⟨
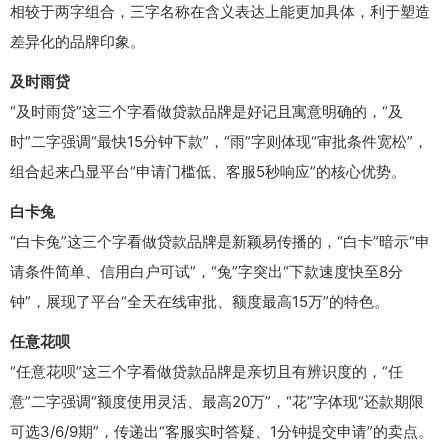
相较于两字组合，三字名称在含义表达上能更加具体，利于塑造
差异化的品牌印象。
及时雨贷
“及时雨贷”这三个字看做贷款品牌是好记且寓意明确的，“及
时”二字强调“最快15分钟下款”，“雨”字则体现“审批条件宽松”，
组合起来凸显平台“申请门槛低、客服5秒响应”的核心优势。
白卡兔
“白卡兔”这三个字看做贷款品牌是新颖易传播的，“白卡”暗示“申
请条件简单、信用白户可试”，“兔”字突出“下款速度快至8分
钟”，展现了平台“全天在线审批、额度最高15万”的特色。
任意花呗
“任意花呗”这三个字看做贷款品牌是亲切且有辨识度的，“任
意”二字强调“额度使用灵活、最高20万”，“花”字体现“还款期限
可选3/6/9期”，传递出“客服实时答疑、1分钟提交申请”的卖点。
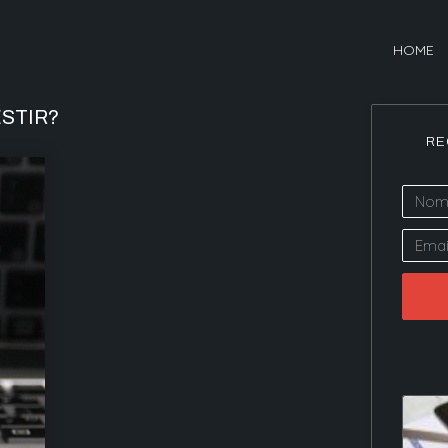
HOME
ESTIR?
RE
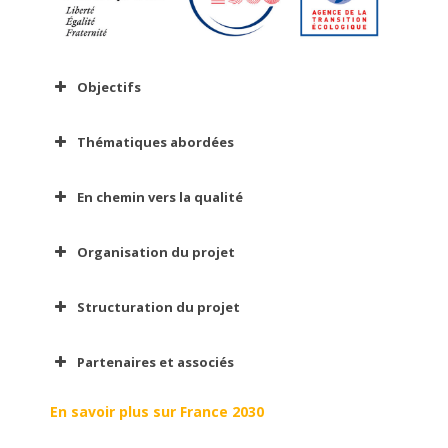
Objectifs
Thématiques abordées
En chemin vers la qualité
Organisation du projet
Structuration du projet
Partenaires et associés
En savoir plus sur France 2030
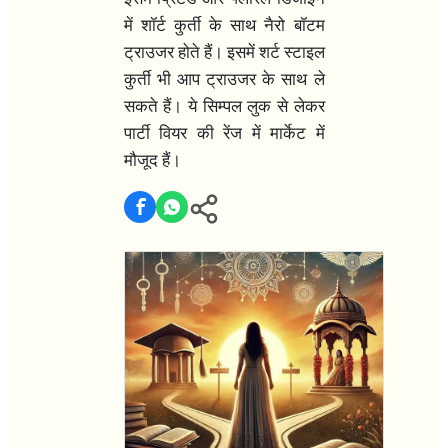
में शॉर्ट कुर्ती के साथ नैरो बॉटम
ट्राउजर होते हैं। इसमें शर्ट स्टाइल
कुर्ती भी आप ट्राउजर के साथ ले
सकते हैं। ये सिम्पल लुक से लेकर
पार्टी वियर की रेंज में मार्केट में
मौजूद हैं।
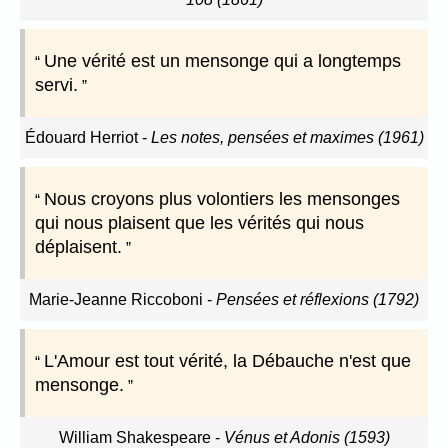
Une vérité est un mensonge qui a longtemps
servi.
Édouard Herriot
-
Les notes, pensées et maximes (1961)
Nous croyons plus volontiers les mensonges
qui nous plaisent que les vérités qui nous
déplaisent.
Marie-Jeanne Riccoboni
-
Pensées et réflexions (1792)
L'Amour est tout vérité, la Débauche n'est que
mensonge.
William Shakespeare
-
Vénus et Adonis (1593)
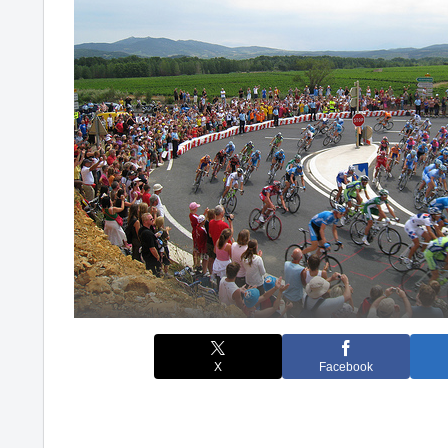
X
Facebook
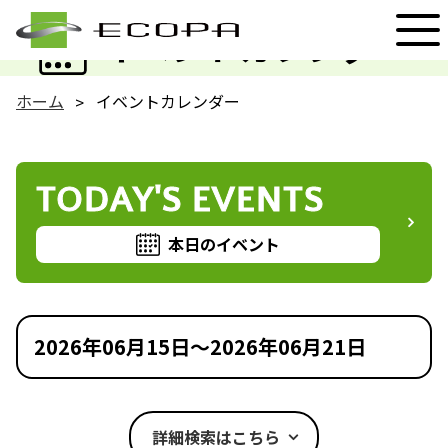
EVENT
イベントカレンダー
ホーム
イベントカレンダー
TODAY'S EVENTS
本日のイベント
2026年06月15日～2026年06月21日
詳細検索はこちら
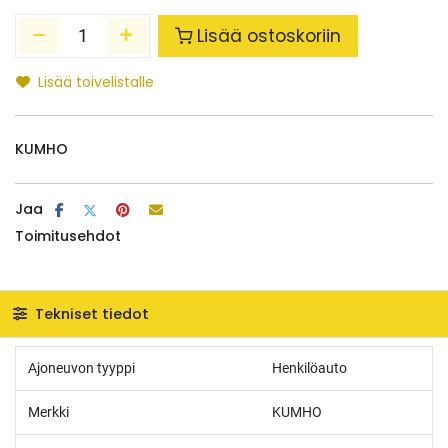
Lisää ostoskoriin
Lisää toivelistalle
KUMHO
Jaa
Toimitusehdot
Tekniset tiedot
Ajoneuvon tyyppi
Henkilöauto
Merkki
KUMHO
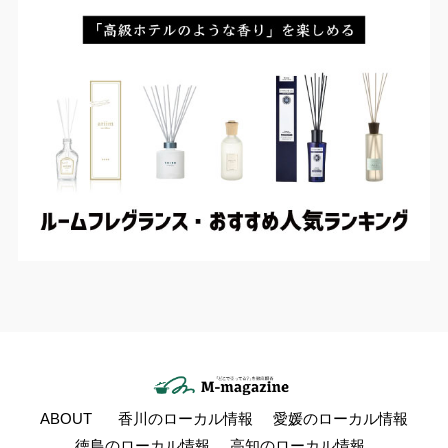
ABOUT
香川のローカル情報
愛媛のローカル情報
徳島のローカル情報
高知のローカル情報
⟩
**Requirement**
Your job is to reproduce the material exactly. Keep pictures out of it.

**Answer to the problem**
相较于两字组合，三字名称在含义表达上能更加具体，利于塑造
差异化的品牌印象。
及时雨贷
“及时雨贷”这三个字看做贷款品牌是好记且寓意明确的，“及
时”二字强调“最快15分钟下款”，“雨”字则体现“审批条件宽松”，
组合起来凸显平台“申请门槛低、客服5秒响应”的核心优势。
白卡兔
“白卡兔”这三个字看做贷款品牌是新颖易传播的，“白卡”暗示“申
请条件简单、信用白户可试”，“兔”字突出“下款速度快至8分
钟”，展现了平台“全天在线审批、额度最高15万”的特色。
任意花呗
“任意花呗”这三个字看做贷款品牌是亲切且有辨识度的，“任
意”二字强调“额度使用灵活、最高20万”，“花”字体现“还款期限
可选3/6/9期”，传递出“客服实时答疑、1分钟提交申请”的卖点。
HOME
ESTIR?
RE
Objectifs
Thématiques abordées
En chemin vers la qualité
Organisation du projet
Structuration du projet
Partenaires et associés
En savoir plus sur France 2030
में शॉर्ट कुर्ती के साथ नैरो बॉटम
ट्राउजर होते हैं। इसमें शर्ट स्टाइल
कुर्ती भी आप ट्राउजर के साथ ले
सकते हैं। ये सिम्पल लुक से लेकर
पार्टी वियर की रेंज में मार्केट में
मौजूद हैं।
Une vérité est un mensonge qui a longtemps
servi.
Édouard Herriot
-
Les notes, pensées et maximes (1961)
Nous croyons plus volontiers les mensonges
qui nous plaisent que les vérités qui nous
déplaisent.
Marie-Jeanne Riccoboni
-
Pensées et réflexions (1792)
L'Amour est tout vérité, la Débauche n'est que
mensonge.
William Shakespeare
-
Vénus et Adonis (1593)
X
Facebook
EVENT
イベントカレンダー
ホーム
イベントカレンダー
TODAY'S EVENTS
本日のイベント
2026年06月15日～2026年06月21日
詳細検索はこちら
Lisää ostoskoriin
Lisää toivelistalle
KUMHO
Jaa
Toimitusehdot
Tekniset tiedot
Ajoneuvon tyyppi
Henkilöauto
Merkki
KUMHO
ABOUT
香川のローカル情報
愛媛のローカル情報
徳島のローカル情報
高知のローカル情報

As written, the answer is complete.